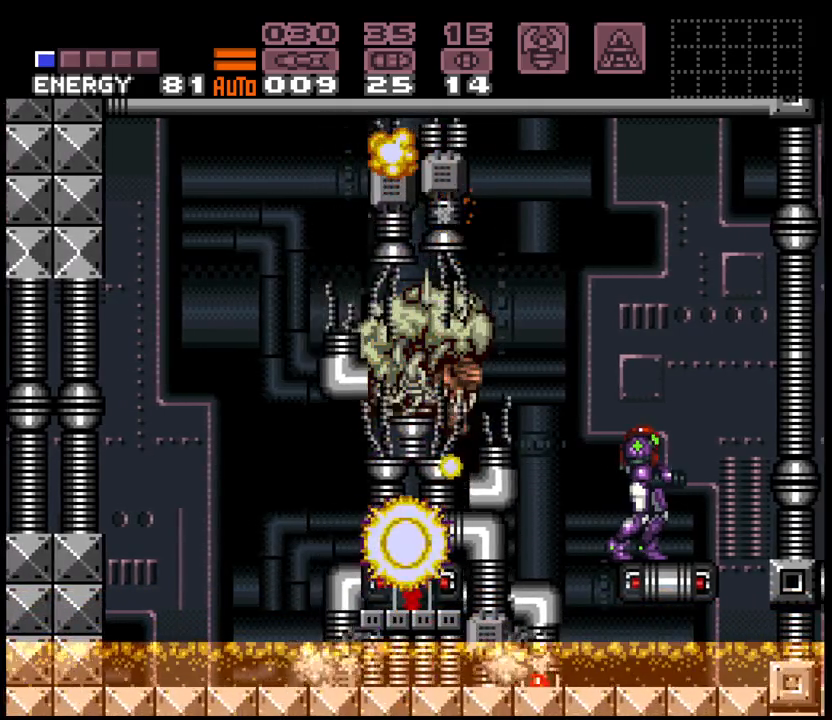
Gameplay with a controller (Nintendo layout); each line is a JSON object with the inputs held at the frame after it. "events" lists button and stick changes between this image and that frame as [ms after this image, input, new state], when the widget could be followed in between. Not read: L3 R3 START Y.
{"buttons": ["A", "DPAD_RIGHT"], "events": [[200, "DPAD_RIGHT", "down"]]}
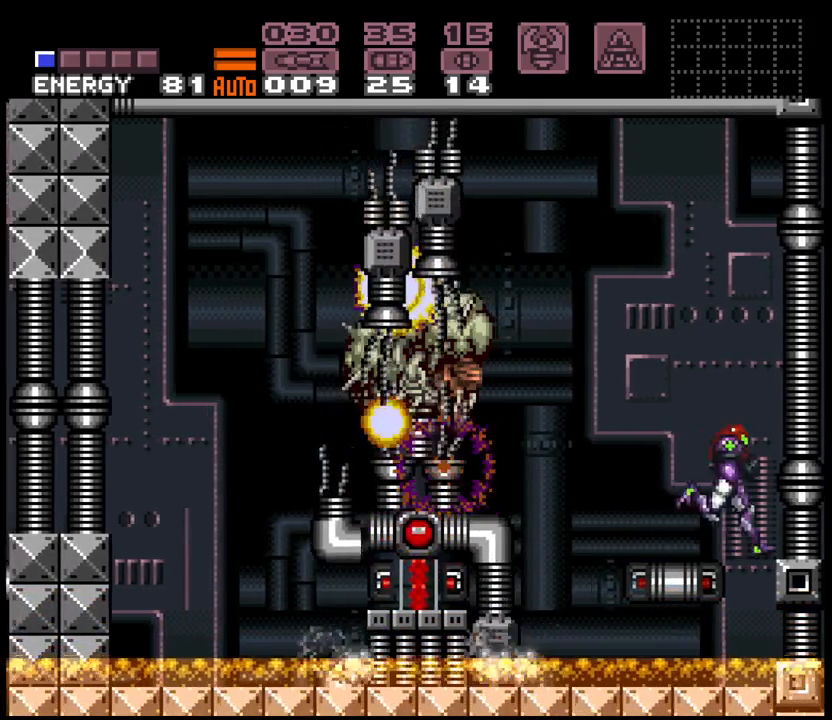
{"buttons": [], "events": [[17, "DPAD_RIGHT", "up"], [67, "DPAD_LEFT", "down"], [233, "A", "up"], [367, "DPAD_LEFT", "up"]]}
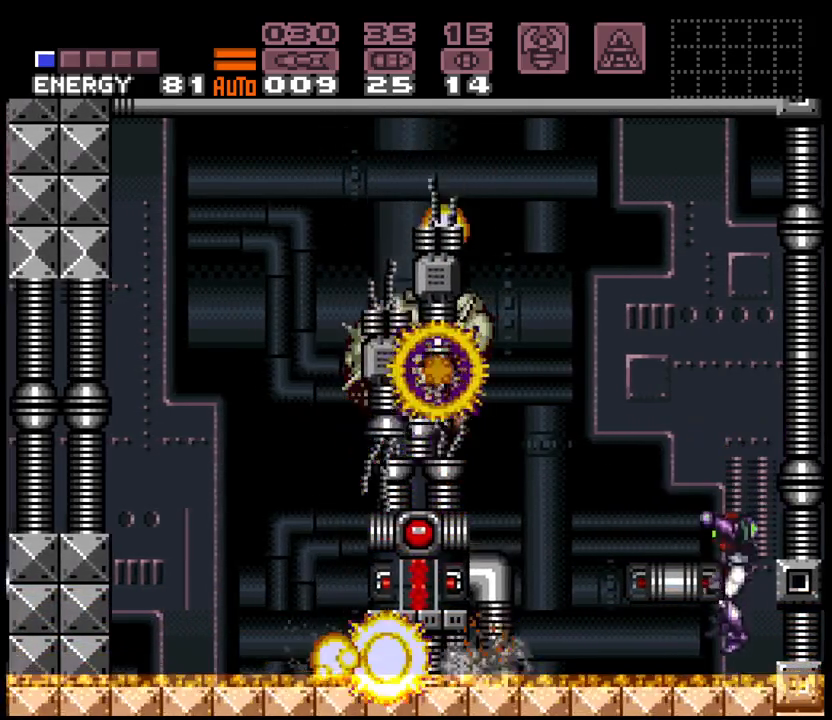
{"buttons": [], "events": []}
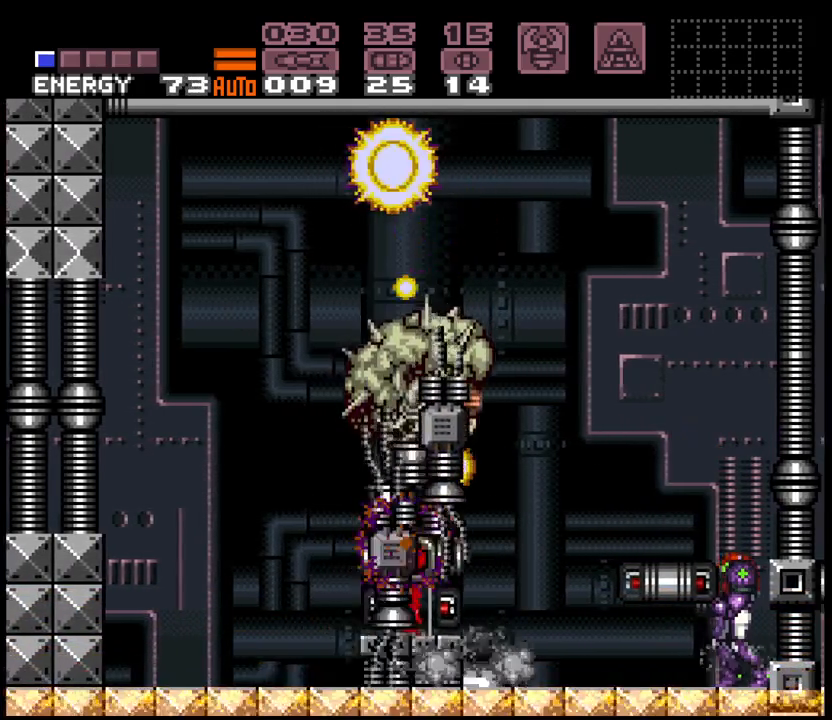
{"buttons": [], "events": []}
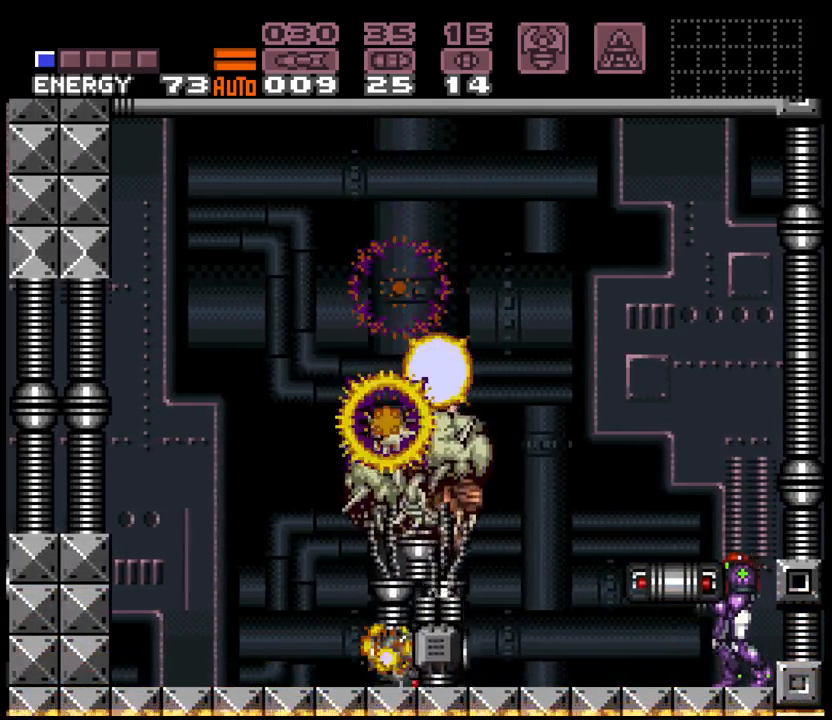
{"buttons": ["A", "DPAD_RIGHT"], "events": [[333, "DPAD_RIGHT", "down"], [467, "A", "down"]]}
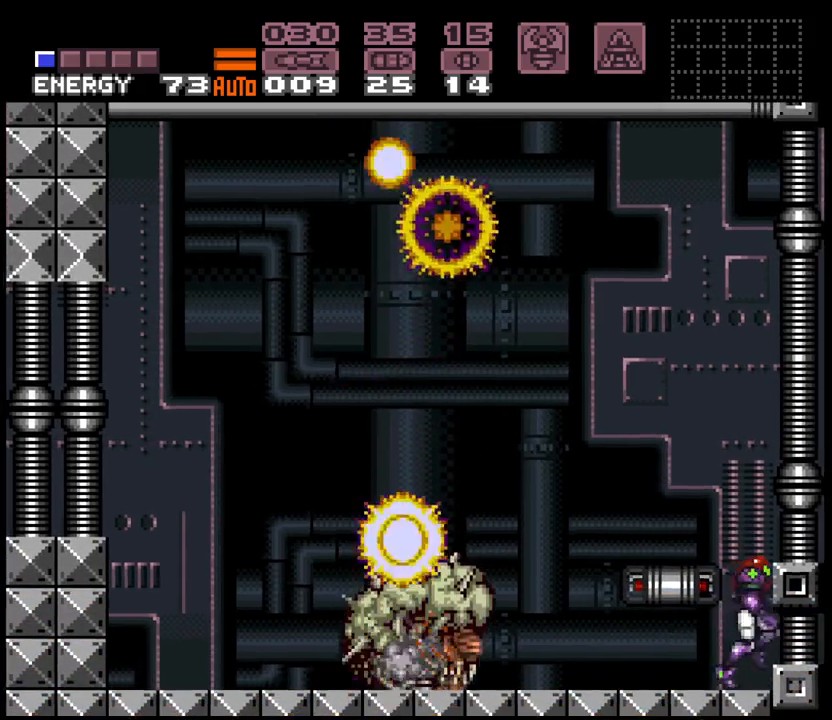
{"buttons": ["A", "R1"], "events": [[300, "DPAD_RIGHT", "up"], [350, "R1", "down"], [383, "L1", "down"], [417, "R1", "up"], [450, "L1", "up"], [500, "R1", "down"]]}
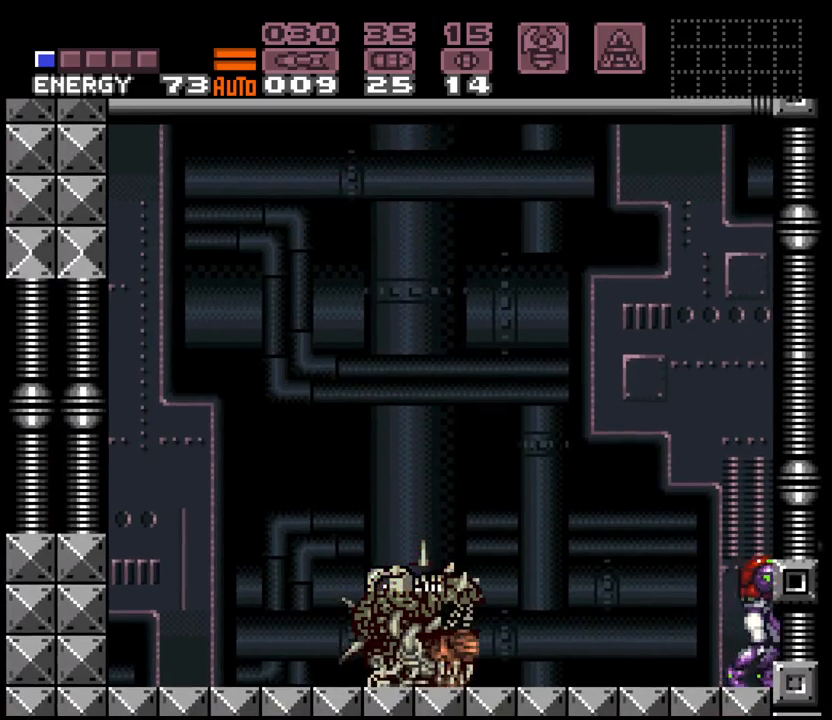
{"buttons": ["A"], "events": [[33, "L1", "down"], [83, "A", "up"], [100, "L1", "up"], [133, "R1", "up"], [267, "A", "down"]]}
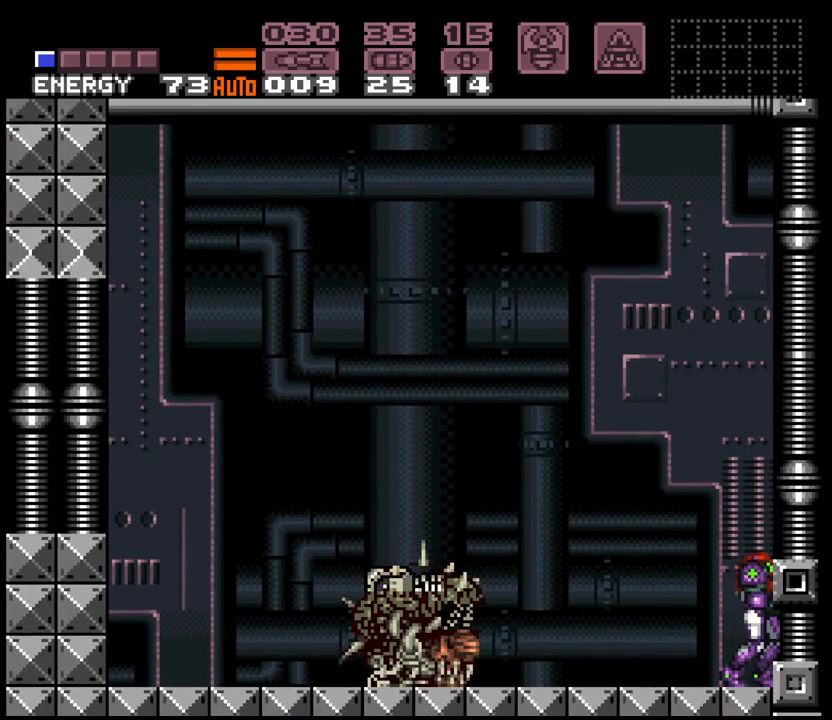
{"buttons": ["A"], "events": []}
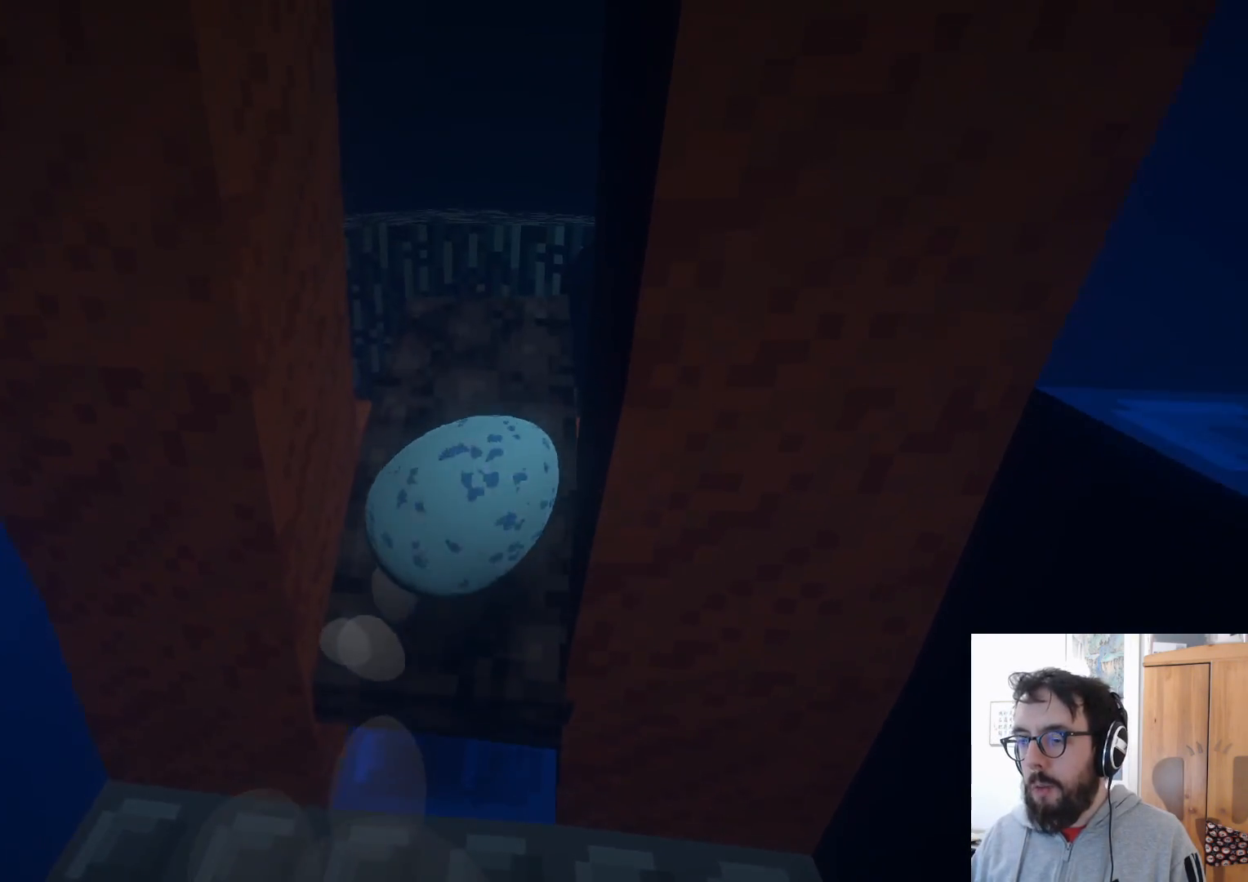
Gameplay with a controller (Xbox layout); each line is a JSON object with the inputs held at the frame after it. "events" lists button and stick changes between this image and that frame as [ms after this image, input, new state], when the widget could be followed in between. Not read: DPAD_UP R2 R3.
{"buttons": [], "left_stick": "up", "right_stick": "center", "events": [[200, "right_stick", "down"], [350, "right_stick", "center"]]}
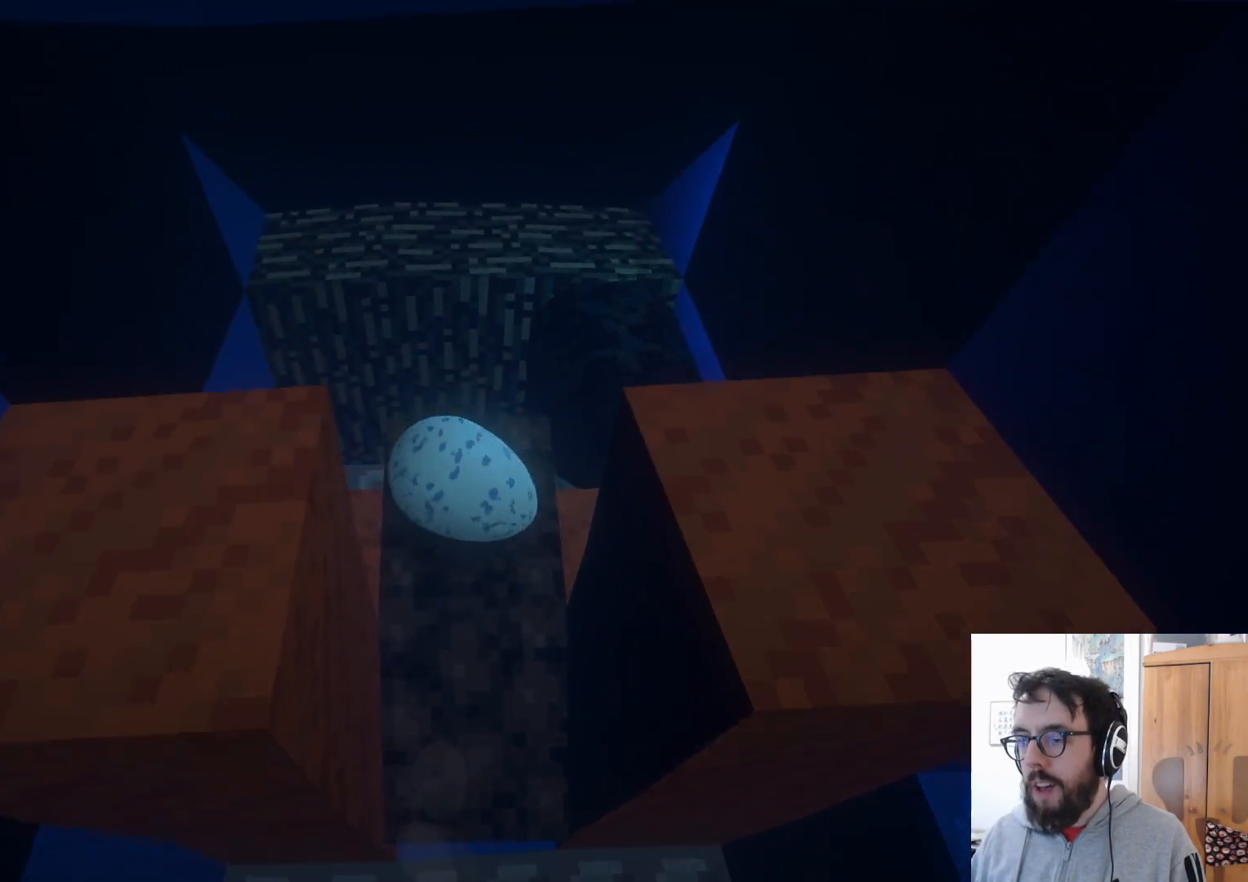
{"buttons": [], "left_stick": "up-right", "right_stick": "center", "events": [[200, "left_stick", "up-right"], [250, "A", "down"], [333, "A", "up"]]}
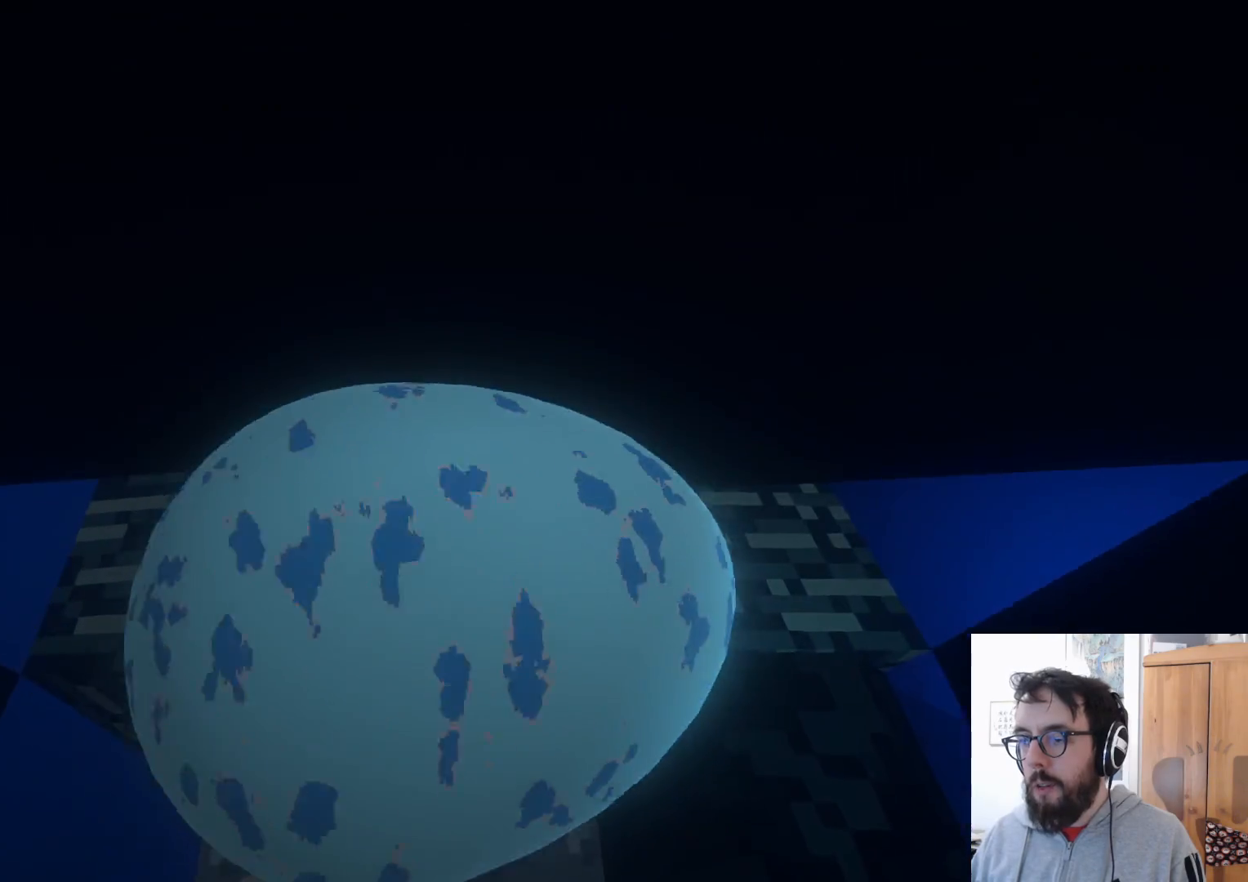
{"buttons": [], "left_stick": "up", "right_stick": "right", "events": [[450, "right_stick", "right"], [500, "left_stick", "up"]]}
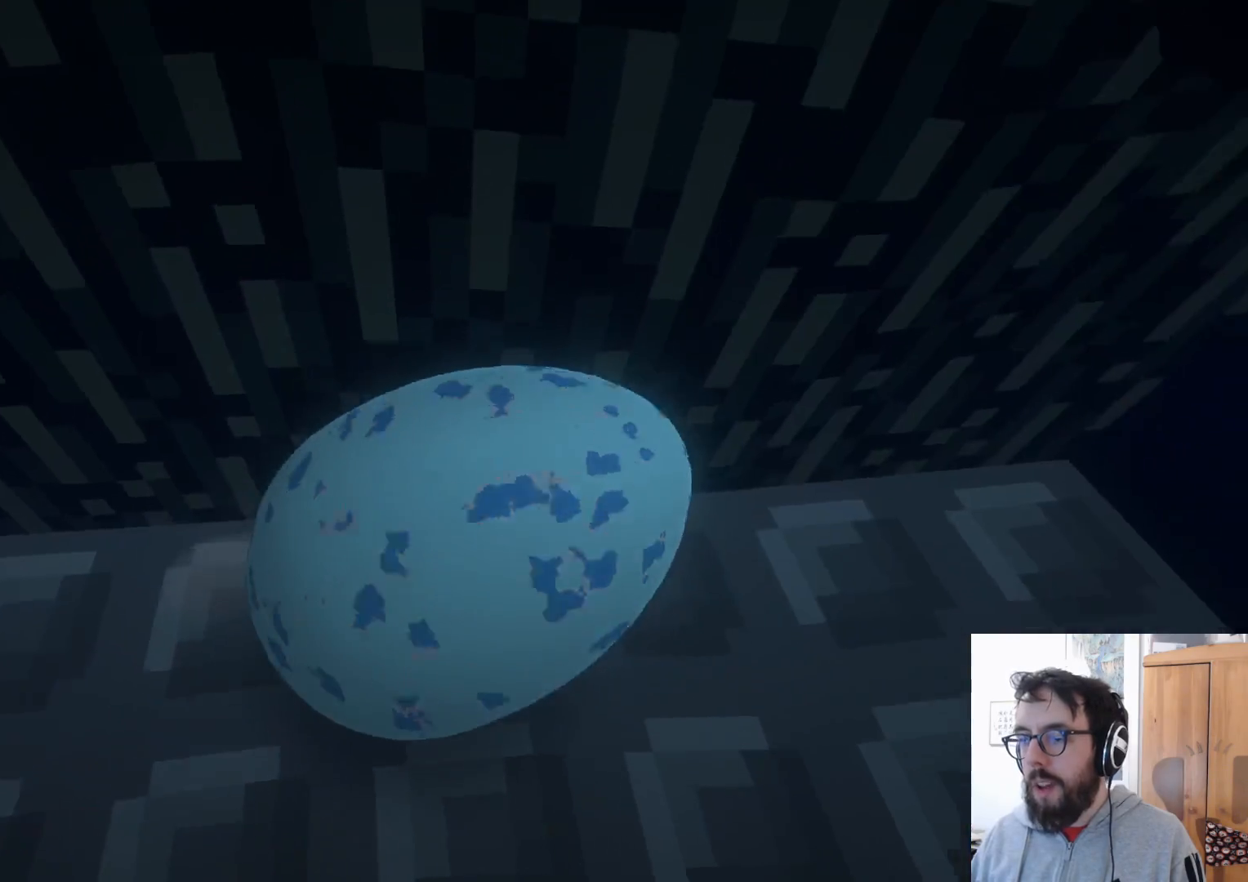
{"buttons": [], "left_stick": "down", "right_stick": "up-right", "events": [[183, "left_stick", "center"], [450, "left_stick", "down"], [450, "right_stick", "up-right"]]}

= Directions for this task =
Keep every word of the records exact as you write them out, but drop the pictures.

= Problem solution =
Gameplay with a controller (Nintendo layout); each line is a JSON object with the inputs held at the frame after it. "events" lists button and stick changes between this image and that frame as [ms after this image, input, new state], when the widget could be followed in between. Not read: L3 R3 START Y.
{"buttons": ["A", "DPAD_RIGHT"], "events": [[200, "DPAD_RIGHT", "down"]]}
{"buttons": [], "events": [[17, "DPAD_RIGHT", "up"], [67, "DPAD_LEFT", "down"], [233, "A", "up"], [367, "DPAD_LEFT", "up"]]}
{"buttons": [], "events": []}
{"buttons": [], "events": []}
{"buttons": ["A", "DPAD_RIGHT"], "events": [[333, "DPAD_RIGHT", "down"], [467, "A", "down"]]}
{"buttons": ["A", "R1"], "events": [[300, "DPAD_RIGHT", "up"], [350, "R1", "down"], [383, "L1", "down"], [417, "R1", "up"], [450, "L1", "up"], [500, "R1", "down"]]}
{"buttons": ["A"], "events": [[33, "L1", "down"], [83, "A", "up"], [100, "L1", "up"], [133, "R1", "up"], [267, "A", "down"]]}
{"buttons": ["A"], "events": []}
Gameplay with a controller (Xbox layout); each line is a JSON object with the inputs held at the frame after it. "events" lists button and stick changes between this image and that frame as [ms after this image, input, new state], when the widget could be followed in between. Not read: DPAD_UP R2 R3.
{"buttons": [], "left_stick": "up", "right_stick": "center", "events": [[200, "right_stick", "down"], [350, "right_stick", "center"]]}
{"buttons": [], "left_stick": "up-right", "right_stick": "center", "events": [[200, "left_stick", "up-right"], [250, "A", "down"], [333, "A", "up"]]}
{"buttons": [], "left_stick": "up", "right_stick": "right", "events": [[450, "right_stick", "right"], [500, "left_stick", "up"]]}
{"buttons": [], "left_stick": "down", "right_stick": "up-right", "events": [[183, "left_stick", "center"], [450, "left_stick", "down"], [450, "right_stick", "up-right"]]}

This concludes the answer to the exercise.